公司概述
Riot Platforms, Inc. operates primarily as a Bitcoin mining company within the United States, providing comprehensive and critical infrastructure alongside data center services across two distinct business segments: Bitcoin Mining and Engineering. The firm is situated within the Financial Services sector, specifically categorized under the Capital Markets industry, which implies its role in facilitating digital asset transactions and supporting the broader financial ecosystem through specialized mining operations. As of the latest data, the company holds a market capitalization of $4.88B and generated annual revenue of $647.44M over the trailing twelve months, employing a workforce of 816 individuals to execute its operational strategy. These valuation and revenue figures indicate that Riot Platforms occupies a significant position in the cryptocurrency infrastructure landscape, reflecting substantial scale in a rapidly evolving market where capital-intensive mining facilities are essential for securing the Bitcoin network. The combination of a multi-billion dollar market cap with nearly $650 million in revenue suggests the company has achieved a level of operational maturity that distinguishes it from smaller, less established mining entities.
财务健康
The company reported a revenue of $647.44M for the trailing twelve months, yet recorded a net income of $-663,180,992 and an EBITDA of $-169,096,000, revealing a significant structural gap where operating costs and depreciation expenses substantially exceeded total revenue generation.
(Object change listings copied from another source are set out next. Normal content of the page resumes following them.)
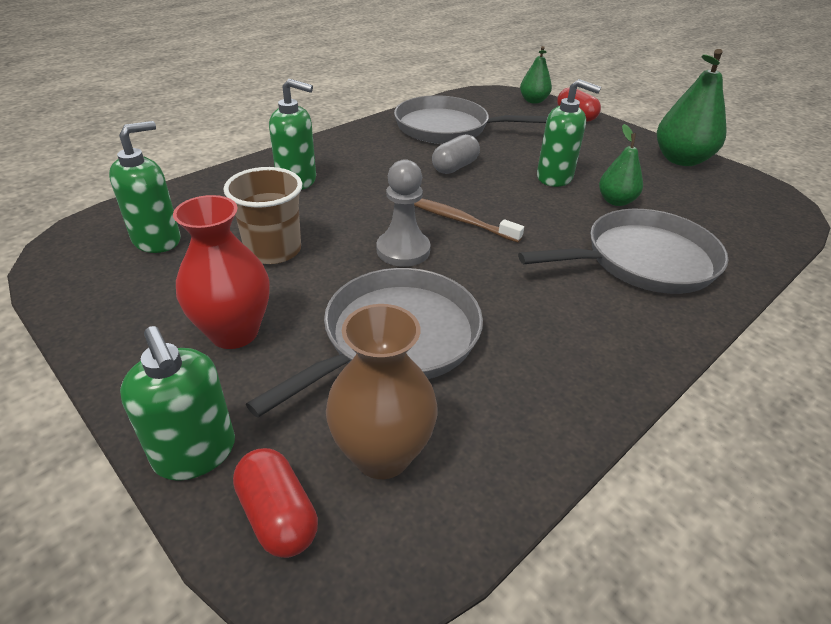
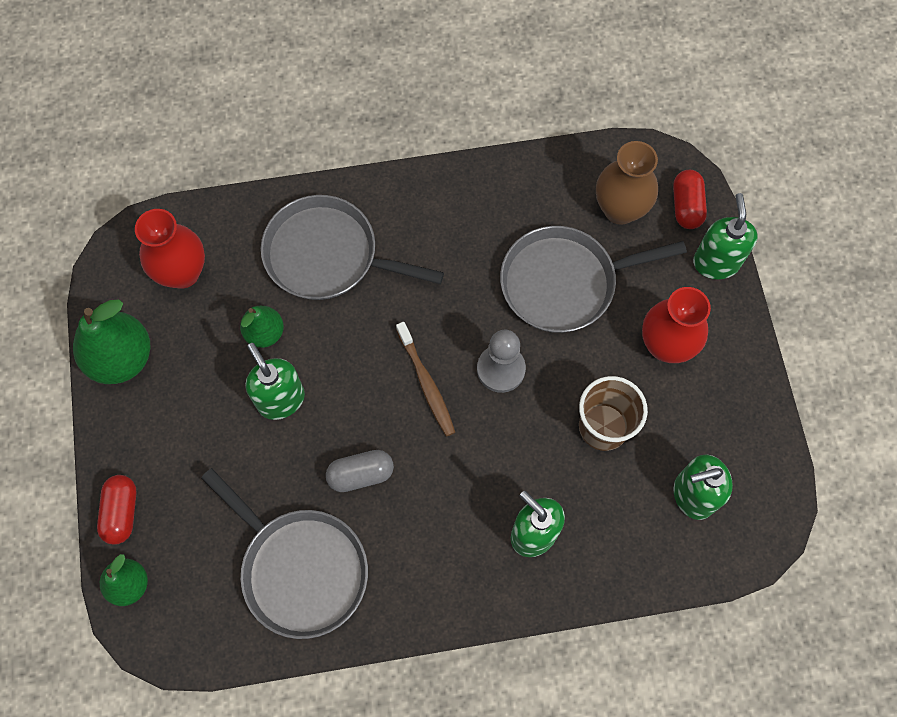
camera: 145 degrees left, 30 degrees up
none -> red vase [135,209,205,289]

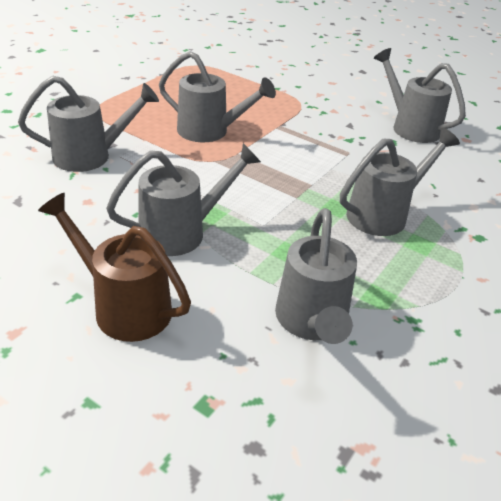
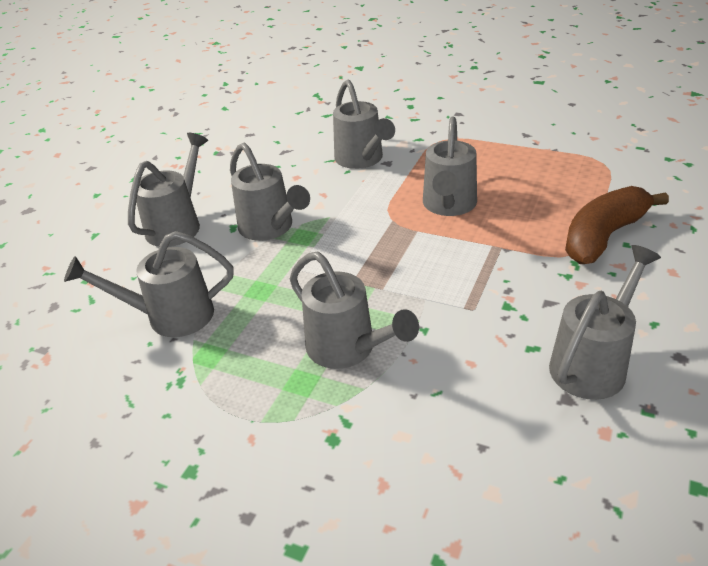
camera: 85 degrees right, 0 degrees up
brown watering can [38,193,191,342] -> grey watering can [128,133,208,247]
none -> brown banana [565,186,669,264]

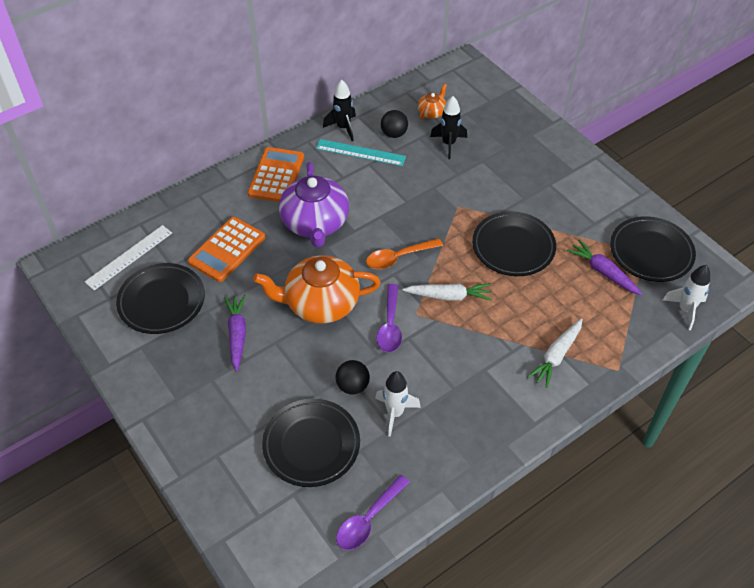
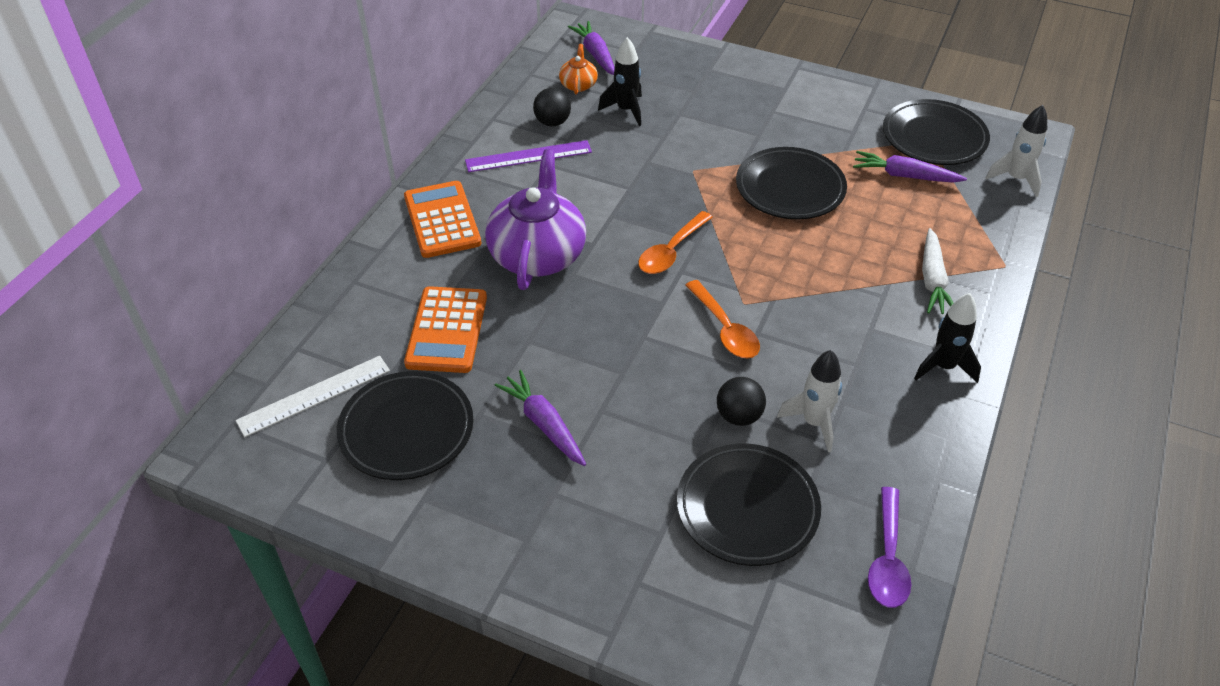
camera: 30 degrees left, 5 degrees down
white ruler [85,225,172,290] -> white ruler turned 45 degrees clockwise [236,356,390,437]
orange teapot [253,255,381,323] -> none
purple teapot [279,162,349,247] -> purple teapot turned 135 degrees counterclockwise [485,149,586,290]
turquoise ruler [316,139,406,166] -> purple ruler [465,140,592,172]
black rocket [323,80,356,141] -> black rocket moved to [914,293,981,383]
purple spoon [377,284,402,353] -> orange spoon [685,280,760,359]
white carrot [402,283,492,301] -> none
none -> purple carrot [568,21,615,75]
This divergence between positive revenue and negative net income indicates that the cost structure is heavily weighted toward capital expenditures, equipment depreciation, and potentially rising energy or operational costs that are not fully offset by current mining yields. Free cash flow stands at $-256,659,872, which signifies that the company is currently consuming cash reserves to fund its expansion and operational continuity rather than generating surplus liquidity for debt repayment or shareholder returns. The balance sheet shows a cash balance of $233.52M against total debt of $866.76M, highlighting a leveraged position where debt obligations significantly exceed available liquid assets. Further analysis of the debt-to-equity ratio of 30.32 confirms that the company utilizes a moderate level of leverage relative to its equity base, though the negative earnings exacerbate the risk profile associated with this debt load. The current ratio is 0.95, indicating that the company's current assets fall slightly short of covering its current liabilities, which points to tight short-term liquidity conditions that require careful cash management. Return on Equity is -22.1% and Return on Assets is -8.2%, metrics that collectively reveal management has not yet generated positive returns on the capital deployed, likely due to the cyclical nature of mining margins and ongoing infrastructure investments.
估值评估
Valuation metrics for Riot Platforms present a complex picture, with a trailing P/E ratio listed as N/A due to the lack of positive net income, while the forward P/E is reported at -38.05, implying that the market prices the stock based on anticipated future earnings rather than current profitability. The price-to-book ratio is 1.67, suggesting that the market values the company at a 67% premium over its book value, which may reflect investor optimism regarding future mining hash rate growth or asset appreciation despite current losses. Alternative valuation measures include a price-to-sales ratio of 7.53 and an EV/EBITDA of -32.58, both of which indicate that traditional multiple-based valuations are skewed by negative earnings and suggest the market is pricing in significant future growth potential or asset re-rating. The stock's trading range over the past year spans a 52-week high of $23.93 and a 52-week low of $6.19, providing a clear context for price volatility within the asset class. The company exhibits a beta of 3.57, a figure that quantifies extreme price volatility relative to the broader market, indicating that the stock is expected to move with significantly higher magnitude than the S&P 500 in response to market fluctuations.
Growth & Income
Revenue growth year-over-year stands at 7.2%, while earnings growth is listed as N/A due to the negative net income position, illustrating that top-line expansion is currently occurring without a corresponding improvement in bottom-line profitability. Since the company does not pay dividends, the dividend yield is N/A and the payout ratio is 0.0%, meaning that all available earnings are theoretically retained for reinvestment into mining hardware and facility expansion rather than being distributed to shareholders. This reinvestment strategy is typical for growth-stage mining companies that prioritize increasing their hash rate and operational capacity over immediate income distribution to investors. The overall growth and income profile is characterized by top-line expansion coupled with significant operational losses, reflecting the capital-intensive phase required to scale Bitcoin mining operations before achieving sustained profitability.